■ Try it: Copy out the forum discussion on software subscription pricing below in full, word for word.

■ Excerpt to read:
-------------------------

Without commenting on the specific of Google Workspace, in general, this makes sense if you’ve added a bunch of additional value.

In fact, ironically, Slack’s antitrust complaint against MS re: Teams is precisely the fact that they bundled all this additional functionality in without charging extra for it.




I think what your parent is saying (at least how I read it) is in the context of comparing it to boxed software. I buy MS Word 1995 for $100. Then they release added value and box it up as MS Word 1998 for $100. Then they release added value and box it up as MS Word 2000 for $100.

Now we pay $10/mo. If you average it out, it's not too different than just paying for the added value as it grows.

And worse, if I cancel I don't keep to keep using it without the added value. So I'm painted in a corner. It's objectively worse in that sense.


You also pay for hosting of that software service (availability, security, etc.).


There should be a host component and a build component. Unless they increase the rate of development (they didn’t) it shouldn’t be a reason for a price increase.

This seems like they are using a marketing plan from the boxed software days to justify a price increase today. I wonder if there’s a 90s Microsoft person who was tasked with a back strategy after Google decided they wanted higher profits or slower growth or some reason that has nothing to do with reflecting value.


And that’s fair.. but worth pointing out I bought Diablo 2 Resurrected which I almost exclusively play online. Unless they release an expansion then I’m done paying them money.

I think there’s some places where SaaS makes a lot of sense. And storage costs and high data transfer volume…. It makes sense.

There’s a balance. Modern software leans too heavily to subscriptions though.

-------------------------

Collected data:
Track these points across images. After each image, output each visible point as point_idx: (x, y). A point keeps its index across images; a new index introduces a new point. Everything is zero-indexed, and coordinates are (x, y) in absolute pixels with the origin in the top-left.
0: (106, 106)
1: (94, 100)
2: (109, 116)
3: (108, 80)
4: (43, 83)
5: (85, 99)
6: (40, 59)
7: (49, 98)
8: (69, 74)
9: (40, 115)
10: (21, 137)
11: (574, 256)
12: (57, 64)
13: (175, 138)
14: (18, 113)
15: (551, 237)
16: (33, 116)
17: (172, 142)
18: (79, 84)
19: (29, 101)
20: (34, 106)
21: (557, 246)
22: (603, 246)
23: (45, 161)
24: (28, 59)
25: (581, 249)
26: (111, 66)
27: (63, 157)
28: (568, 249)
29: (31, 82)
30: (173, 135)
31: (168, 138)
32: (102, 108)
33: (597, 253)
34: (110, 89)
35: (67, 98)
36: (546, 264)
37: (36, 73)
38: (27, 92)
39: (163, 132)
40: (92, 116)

-------------------------

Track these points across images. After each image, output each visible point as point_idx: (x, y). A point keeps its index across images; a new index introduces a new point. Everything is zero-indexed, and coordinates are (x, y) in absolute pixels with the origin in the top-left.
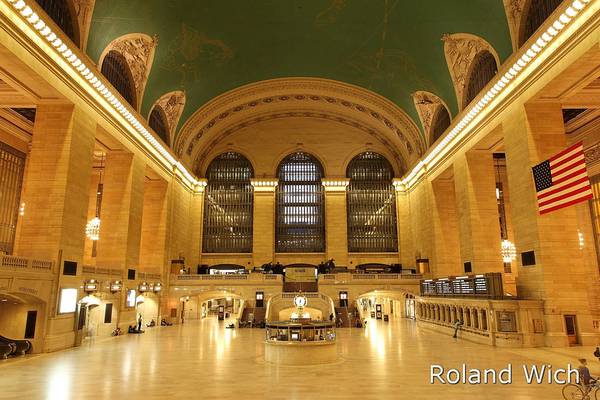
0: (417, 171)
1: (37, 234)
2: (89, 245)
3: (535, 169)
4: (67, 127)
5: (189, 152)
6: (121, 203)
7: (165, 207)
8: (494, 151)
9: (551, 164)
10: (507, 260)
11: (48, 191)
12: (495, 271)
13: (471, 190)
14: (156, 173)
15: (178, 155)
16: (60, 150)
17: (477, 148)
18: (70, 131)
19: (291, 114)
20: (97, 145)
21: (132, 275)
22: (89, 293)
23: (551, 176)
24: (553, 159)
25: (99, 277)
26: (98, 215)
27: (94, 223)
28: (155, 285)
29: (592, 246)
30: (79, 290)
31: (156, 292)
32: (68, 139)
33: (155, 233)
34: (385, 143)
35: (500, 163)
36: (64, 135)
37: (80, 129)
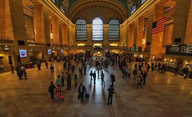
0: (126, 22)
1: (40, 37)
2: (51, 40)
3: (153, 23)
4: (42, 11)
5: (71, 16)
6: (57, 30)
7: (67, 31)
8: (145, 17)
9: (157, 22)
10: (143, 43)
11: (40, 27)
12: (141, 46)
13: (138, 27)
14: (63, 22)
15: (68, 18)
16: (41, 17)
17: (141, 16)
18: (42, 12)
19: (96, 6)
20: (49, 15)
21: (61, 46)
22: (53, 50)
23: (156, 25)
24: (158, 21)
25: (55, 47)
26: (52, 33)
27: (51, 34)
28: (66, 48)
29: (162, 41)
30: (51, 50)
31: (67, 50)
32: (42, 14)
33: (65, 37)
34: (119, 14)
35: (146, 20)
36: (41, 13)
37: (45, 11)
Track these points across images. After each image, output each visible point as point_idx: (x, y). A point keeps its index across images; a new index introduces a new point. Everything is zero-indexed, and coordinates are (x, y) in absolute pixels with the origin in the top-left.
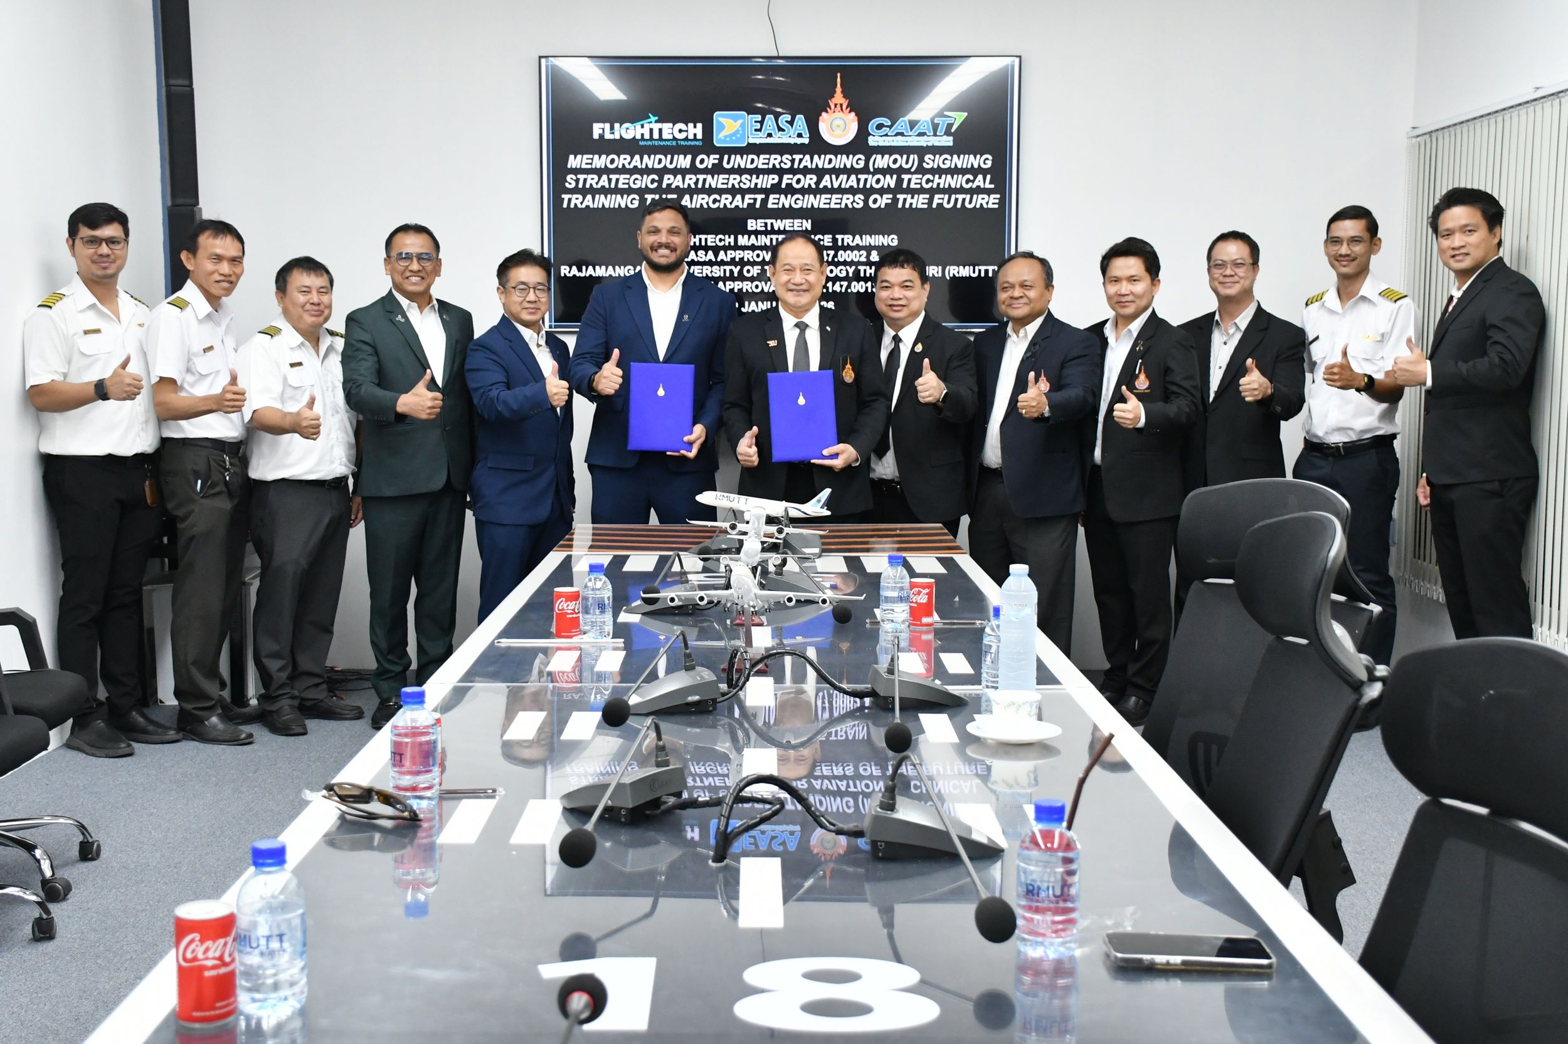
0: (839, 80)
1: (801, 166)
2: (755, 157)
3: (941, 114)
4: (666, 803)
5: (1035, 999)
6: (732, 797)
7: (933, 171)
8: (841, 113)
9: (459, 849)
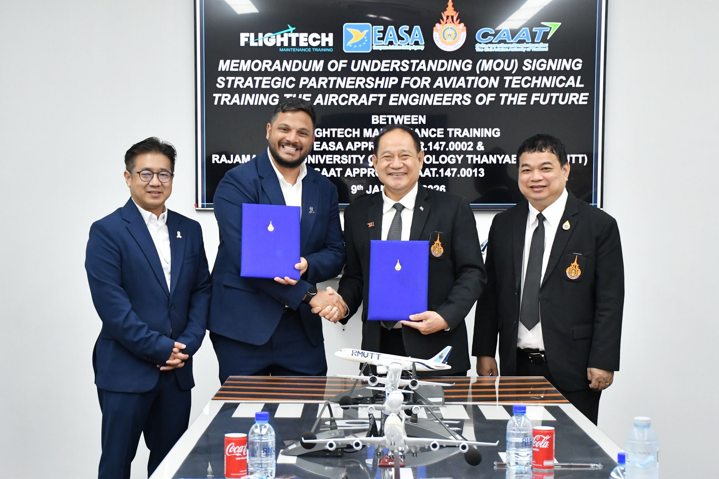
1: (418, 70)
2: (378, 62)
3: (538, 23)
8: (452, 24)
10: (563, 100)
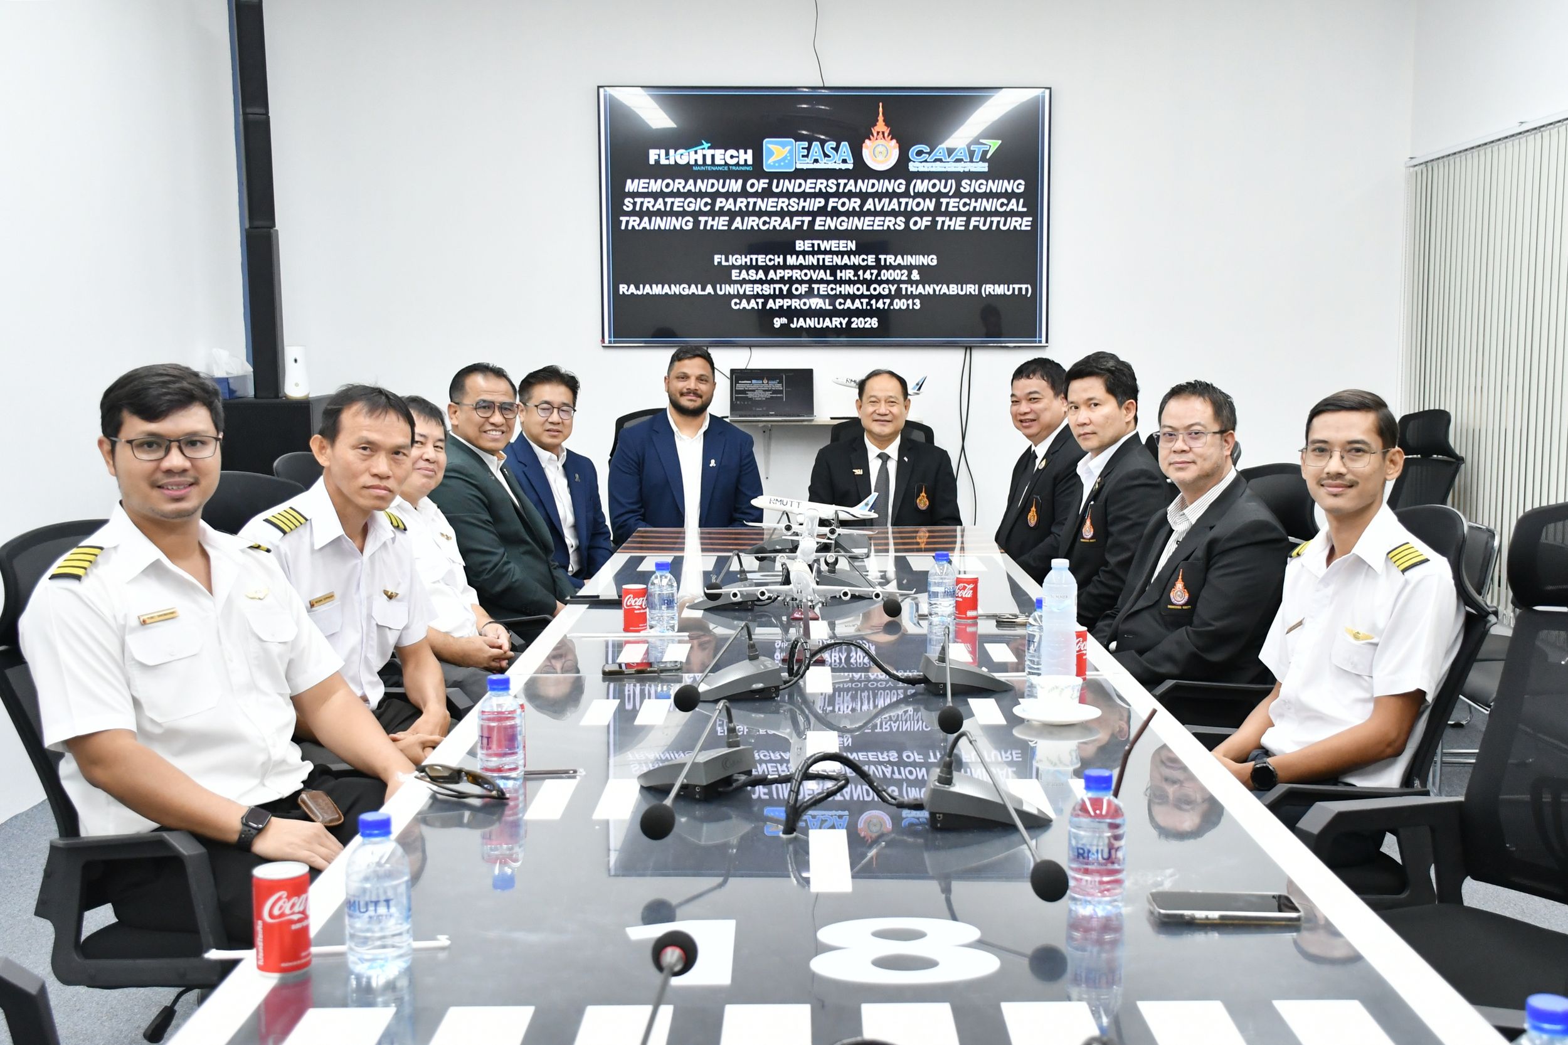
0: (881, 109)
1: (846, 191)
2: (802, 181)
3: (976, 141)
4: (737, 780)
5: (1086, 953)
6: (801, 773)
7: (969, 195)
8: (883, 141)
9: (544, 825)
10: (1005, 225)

-------------------------

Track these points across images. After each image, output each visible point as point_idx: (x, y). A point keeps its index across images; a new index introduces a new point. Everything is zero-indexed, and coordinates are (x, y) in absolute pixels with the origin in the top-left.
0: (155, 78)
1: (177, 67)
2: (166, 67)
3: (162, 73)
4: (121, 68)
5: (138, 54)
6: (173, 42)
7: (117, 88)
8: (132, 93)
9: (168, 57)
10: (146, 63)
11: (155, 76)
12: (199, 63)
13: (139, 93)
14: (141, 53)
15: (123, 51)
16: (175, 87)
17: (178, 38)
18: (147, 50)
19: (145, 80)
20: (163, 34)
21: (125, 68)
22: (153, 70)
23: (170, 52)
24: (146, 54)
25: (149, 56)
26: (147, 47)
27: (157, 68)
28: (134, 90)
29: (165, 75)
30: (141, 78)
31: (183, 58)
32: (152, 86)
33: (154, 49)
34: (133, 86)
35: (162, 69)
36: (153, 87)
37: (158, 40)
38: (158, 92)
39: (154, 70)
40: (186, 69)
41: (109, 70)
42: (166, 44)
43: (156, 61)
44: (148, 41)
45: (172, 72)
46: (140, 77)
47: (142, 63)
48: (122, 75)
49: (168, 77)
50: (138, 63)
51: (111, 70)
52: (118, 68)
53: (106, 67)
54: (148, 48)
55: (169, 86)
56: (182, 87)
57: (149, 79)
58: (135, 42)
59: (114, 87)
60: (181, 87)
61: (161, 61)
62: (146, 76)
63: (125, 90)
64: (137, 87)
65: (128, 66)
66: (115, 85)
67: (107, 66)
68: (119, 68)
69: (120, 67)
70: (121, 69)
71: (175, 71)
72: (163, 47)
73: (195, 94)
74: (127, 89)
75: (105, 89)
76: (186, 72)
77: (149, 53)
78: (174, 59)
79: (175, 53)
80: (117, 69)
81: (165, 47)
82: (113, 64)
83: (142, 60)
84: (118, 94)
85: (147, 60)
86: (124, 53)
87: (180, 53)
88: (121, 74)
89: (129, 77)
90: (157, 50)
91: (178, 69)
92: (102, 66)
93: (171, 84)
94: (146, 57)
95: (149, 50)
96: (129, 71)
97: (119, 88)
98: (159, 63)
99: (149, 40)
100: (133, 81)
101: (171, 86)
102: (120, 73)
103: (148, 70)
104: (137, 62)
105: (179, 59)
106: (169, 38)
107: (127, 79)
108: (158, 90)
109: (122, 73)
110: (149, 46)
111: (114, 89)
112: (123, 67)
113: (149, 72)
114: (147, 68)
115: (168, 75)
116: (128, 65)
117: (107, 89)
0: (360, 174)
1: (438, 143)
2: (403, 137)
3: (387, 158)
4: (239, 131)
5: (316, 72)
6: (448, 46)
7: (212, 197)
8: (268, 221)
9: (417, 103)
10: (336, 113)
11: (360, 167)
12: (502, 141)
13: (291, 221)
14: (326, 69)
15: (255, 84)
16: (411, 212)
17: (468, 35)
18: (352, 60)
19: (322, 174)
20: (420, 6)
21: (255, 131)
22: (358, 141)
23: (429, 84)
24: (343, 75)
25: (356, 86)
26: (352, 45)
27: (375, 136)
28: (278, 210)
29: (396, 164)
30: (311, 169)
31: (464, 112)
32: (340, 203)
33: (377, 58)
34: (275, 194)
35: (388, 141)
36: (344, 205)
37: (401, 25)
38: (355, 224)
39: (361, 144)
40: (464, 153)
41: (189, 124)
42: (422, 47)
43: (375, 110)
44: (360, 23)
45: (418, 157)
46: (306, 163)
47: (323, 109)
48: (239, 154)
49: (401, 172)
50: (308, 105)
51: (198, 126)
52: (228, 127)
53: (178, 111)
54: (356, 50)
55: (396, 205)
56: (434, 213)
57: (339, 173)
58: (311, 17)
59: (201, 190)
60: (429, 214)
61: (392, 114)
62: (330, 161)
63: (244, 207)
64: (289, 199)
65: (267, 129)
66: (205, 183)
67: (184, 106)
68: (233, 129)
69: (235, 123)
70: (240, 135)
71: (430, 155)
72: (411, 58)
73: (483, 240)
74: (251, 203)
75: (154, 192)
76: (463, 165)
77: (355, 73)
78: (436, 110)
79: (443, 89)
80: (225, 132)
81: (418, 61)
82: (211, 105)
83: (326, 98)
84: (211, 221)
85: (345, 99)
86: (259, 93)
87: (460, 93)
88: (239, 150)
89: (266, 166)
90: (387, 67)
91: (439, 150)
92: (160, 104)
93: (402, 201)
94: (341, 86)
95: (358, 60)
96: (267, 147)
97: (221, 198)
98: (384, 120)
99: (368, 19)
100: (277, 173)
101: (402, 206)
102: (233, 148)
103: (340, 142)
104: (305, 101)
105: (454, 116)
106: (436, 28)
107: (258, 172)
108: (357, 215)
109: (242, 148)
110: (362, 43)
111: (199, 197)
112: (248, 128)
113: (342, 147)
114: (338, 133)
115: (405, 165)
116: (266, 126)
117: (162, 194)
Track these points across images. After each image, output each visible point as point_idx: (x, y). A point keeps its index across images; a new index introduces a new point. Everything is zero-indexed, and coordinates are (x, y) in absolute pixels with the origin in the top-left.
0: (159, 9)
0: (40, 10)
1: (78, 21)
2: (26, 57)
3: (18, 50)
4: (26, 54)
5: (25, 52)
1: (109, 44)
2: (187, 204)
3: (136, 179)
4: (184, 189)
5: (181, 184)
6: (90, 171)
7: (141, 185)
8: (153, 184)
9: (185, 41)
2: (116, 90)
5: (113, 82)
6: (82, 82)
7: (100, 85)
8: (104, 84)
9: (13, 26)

-------------------------

■ Task solution:
Without commenting on the specific of Google Workspace, in general, this makes sense if you’ve added a bunch of additional value.

In fact, ironically, Slack’s antitrust complaint against MS re: Teams is precisely the fact that they bundled all this additional functionality in without charging extra for it.




I think what your parent is saying (at least how I read it) is in the context of comparing it to boxed software. I buy MS Word 1995 for $100. Then they release added value and box it up as MS Word 1998 for $100. Then they release added value and box it up as MS Word 2000 for $100.

Now we pay $10/mo. If you average it out, it's not too different than just paying for the added value as it grows.

And worse, if I cancel I don't keep to keep using it without the added value. So I'm painted in a corner. It's objectively worse in that sense.


You also pay for hosting of that software service (availability, security, etc.).


There should be a host component and a build component. Unless they increase the rate of development (they didn’t) it shouldn’t be a reason for a price increase.

This seems like they are using a marketing plan from the boxed software days to justify a price increase today. I wonder if there’s a 90s Microsoft person who was tasked with a back strategy after Google decided they wanted higher profits or slower growth or some reason that has nothing to do with reflecting value.


And that’s fair.. but worth pointing out I bought Diablo 2 Resurrected which I almost exclusively play online. Unless they release an expansion then I’m done paying them money.

I think there’s some places where SaaS makes a lot of sense. And storage costs and high data transfer volume…. It makes sense.

There’s a balance. Modern software leans too heavily to subscriptions though.